From City_Dog's initial post it doesn't look like hunting the dog is a priority. If they have no intentions of hunting the dog, than most of the reasons it could be failing as a trial prospect are a moot issue.

City_Dog
No matter if you take this guy into your home, or another, always be honest with the breeder as to what your expectations are of the dog. They know their dogs/line and will better be able to select a puppy of the requisite temperament for your situation.


----------



## zigzag (Oct 4, 2011)

I may have been to quick with my last post. Just please know that if it wasint for the fact that this dog will be coming from what is known to be a reputable breeder. I would be skeptical of the information you have so far. A started 3yr old dog from a hunting field trial background has been worked very hard IMO. That said I think a rescue dog or older dog is always a great prospect for a family pet, If specific training goals are not in the cards IE, field trial, agility, hunting ETC. A older dog has so much potential as a family pet.


----------



## gunnr (Aug 14, 2009)

Not quick at all Zigzag. 
It's actually a very good discussion point that needs to be explored/considered for any adult prospect.


----------



## texasred (Jan 29, 2012)

If I had three small kids and a fulltime job I'd go with the older dog. I waited til I retired to own a vizsla puppy. With kids that young you will know exactly what kind of dog your getting. Vizslas are known to be great family dogs but some can have a dominant side. Just because this dog didn't make it as field trialer doesn't mean anything, if you don't run field trials.


----------



## city_dog (Feb 16, 2012)

thanks everyone! I truly appreciate the opinions / ideas that have been expressed. I'm going to meet this handsome boy on Sunday morning and am very excited.

I have also been approached about an 8 month old female that has also become available.

I don't think, at this time, it would be right to get a puppy. If I worked from home, perhaps, or could get home more during the day...

--- REQUIRED ACTION A ---
In the dog adoption thread, when is city_dog going to meet the dog?
--- REQUIRED ACTION B ---
Carry on the dog adoption thread, picking up after its final sentence.

--- RECORD EXTRACTS ---
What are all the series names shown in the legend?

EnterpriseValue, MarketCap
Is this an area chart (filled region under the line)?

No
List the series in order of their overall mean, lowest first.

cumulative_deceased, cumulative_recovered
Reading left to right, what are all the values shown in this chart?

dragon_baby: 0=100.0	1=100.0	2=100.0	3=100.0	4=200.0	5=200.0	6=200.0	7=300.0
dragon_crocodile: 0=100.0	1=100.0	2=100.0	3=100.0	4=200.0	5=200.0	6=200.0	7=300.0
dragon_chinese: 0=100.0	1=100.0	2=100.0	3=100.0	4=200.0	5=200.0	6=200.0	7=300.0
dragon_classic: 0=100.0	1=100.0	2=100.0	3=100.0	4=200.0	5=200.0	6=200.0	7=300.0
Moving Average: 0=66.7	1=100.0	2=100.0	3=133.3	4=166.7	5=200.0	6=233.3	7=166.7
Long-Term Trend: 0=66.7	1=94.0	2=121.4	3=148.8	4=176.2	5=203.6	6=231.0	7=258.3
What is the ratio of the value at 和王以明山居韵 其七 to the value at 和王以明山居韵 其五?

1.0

--- RESULT A ---
On Sunday morning.

--- RESULT B ---
Wish me luck!


----------



## Coco (Jul 27, 2011)

Good Luck City Dog, I have worked with Kim and Coco is an Onpoint V.
I have been checking their site regularly - thinking about a second V. I have been doing some research on their started dogs - Loved getting Coco as a puppy, however a started second V sounds good.


----------



## Linescreamer (Sep 28, 2010)

A pup is like raising another child. In your shoes I would hope you both have the energy, patience and desire to put allot of time into it. The kids will continually set you back in your training. If your kids were over 12, I would say they could definitely assist in the training; any younger they will be just adding to the work load. I think it is as simple as do I have it me/us to bring another child into the house to raise at this point in our lives? Once the kids are teens, then the pup would make allot more sense. At that point you may get lucky and one of them maybe willing to help raise it.


----------



## city_dog (Feb 16, 2012)

Thanks for the words all! We decided to go with the started fella 
He comes home with us tomorrow! We're so excited... but realize that there will be some work to getting him used to "house" life...
I'm sure I'll be back looking for more help!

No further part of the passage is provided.